Human immunodeficiency virus-1 (HIV-1) mainly relies on host factors to complete its life cycle. Hence, it is very important to identify HIV-regulated host proteins. Proteomics is an excellent technique for this purpose because of its high throughput and sensitivity. In this review, we summarized current technological advances in proteomics, including general isobaric tags for relative and absolute quantitation (iTRAQ) and stable isotope labeling by amino acids in cell culture (SILAC), as well as subcellular proteomics and investigation of posttranslational modifications. Furthermore, we reviewed the applications of proteomics in the discovery of HIV-related diseases and HIV infection mechanisms. Proteins identified by proteomic studies might offer new avenues for the diagnosis and treatment of HIV infection and the related diseases.
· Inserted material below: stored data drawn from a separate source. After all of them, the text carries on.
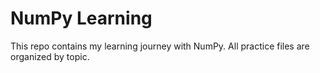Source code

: # NumPy Learning
This repo contains my learning journey with NumPy. All practice files are organized by topic.
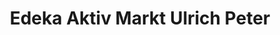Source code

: ---
title: "Edeka Aktiv Markt Ulrich Peter"
url: /sonnenstein/edeka-aktiv-markt-ulrich-peter/
shop: Supermarkt
---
Keywords: HIV-1; Interaction; Proteomics; SILAC; iTRAQ.

Figure 1

Summary of current proteomic technologies and their applications in the study of HIV infection A lot of proteomic technologies including gel-based, label or label-free proteomics are available for discovering diagnosis biomarkers and analyzing molecular mechanisms underlying HIV infection using samples such as body fluid, cells, and tissues. BALF, bronchoalveolar lavage fluid; CVL, cervicovaginal lavage; CER, Weck-Cel cervical sponge; PBMC, peripheral blood mononuclear cells; MDM, monocyte-derived macrophages; PM, plasma membrane; 2DE-MS, 2-dimensional electrophoresis mass spectrometry; SDS-PAGE, sodium dodecyl sulfate–polyacrylamide gel electrophoresis; iTRAQ, isobaric tags for relative and absolute quantitation; TMT, isobaric mass tagging; SILAC, stable isotope labeling by amino acids in cell culture; PTM, posttranslational modification; AP-MS, affinity purification-mass spectrometry; HIV, human immunodeficiency virus.

Figure 2

Summary of the identified proteins involved in HIV life cycle and subcellular localizations up- and down-regulations reviewed in this work Many host proteins get involved during HIV life cycle. Host proteins showing upregulated expression and downregulated expression upon HIV infection are indicated with ↑ and ↓, respectively. The image was modified from . Vpu, viral protein U; SNAT1, sodium coupled neutral amino acid transporter 1; CD, cluster of differentiation; PIC, pre-integration complex; TSG101, tumor susceptibility gene 101 protein; HIV, human immunodeficiency virus; Gag, group-specific antigen; STAT3, signal transducer and activator of transcription 3; ZAP70, zeta-chain-associated protein kinase 70; CK2α, casein kinase 2α; RT, reverse-transcription.

Figure 3

The body map showing different HIV-associated disorders and the reported proteins HRF, HIV-related fatigue; HL, Hodgkin’s lymphoma; HRLD, HIV-related lung disorder; HAND, HIV-associated neurocognitive disorder; HRCD, HIV-related cardiovascular disorder; HRRD, HIV-related renal disease; ApoA1, apolipoprotein A-1; AHSG, alpha-2-HS-glycoprotein; AMPB, aminopeptidase B; APOC1, apolipoprotein C-1; CCL2, C–C motif chemokine 2; CXCL10, C-X-C motif chemokine 10; S100-A9, S100 calcium binding protein A9; MHC, myosin heavy-chain; RyR1, ryanodine receptor 1.

Figure 4

Virus-host interactions summarized in this work The red, green and blue squares indicate the up-regulated, down-regulated, and interactive proteins of host, respectively. MAP4, microtubule-associated protein 4; KARS, lysyl-tRNA synthetase; DDX17, DEAD-box helicase 17; RPS6, ribosomal protein S6; PSGL, P-selectin glycoprotein ligand 1; Gag, group-specific antigen; Pol, DNA polymerase; Vif, virion infectivity factor; Vpr, viral protein regulatory; Vpu, virus protein U; Rev, regulator of expression of virion proteins; Env, envelope glycoprotein gp160; Tat, tyrosine aminotransferase; Nef, neferine; HSP90b, heat shock protein 90-beta; STAT3, signal transducer and activator of transcription 3; pRb, retinoblastoma-associated protein; CK2α, casein kinase II subunit alpha; ALG-2, apoptosis-linked gene-2; EHD4, EH domain-containing protein 4;; EIF5A-1, eukaryotic translation initiation factor 5A-1; GLUD2, glutamate dehydrogenase 2; AK2, adenylate kinase 2; HK, hexokinase; G6PD, glucose-6-phosphate dehydrogenase; PKM2, pyruvate kinase M2; FH, fumarate hydratase; TKT, transketolase.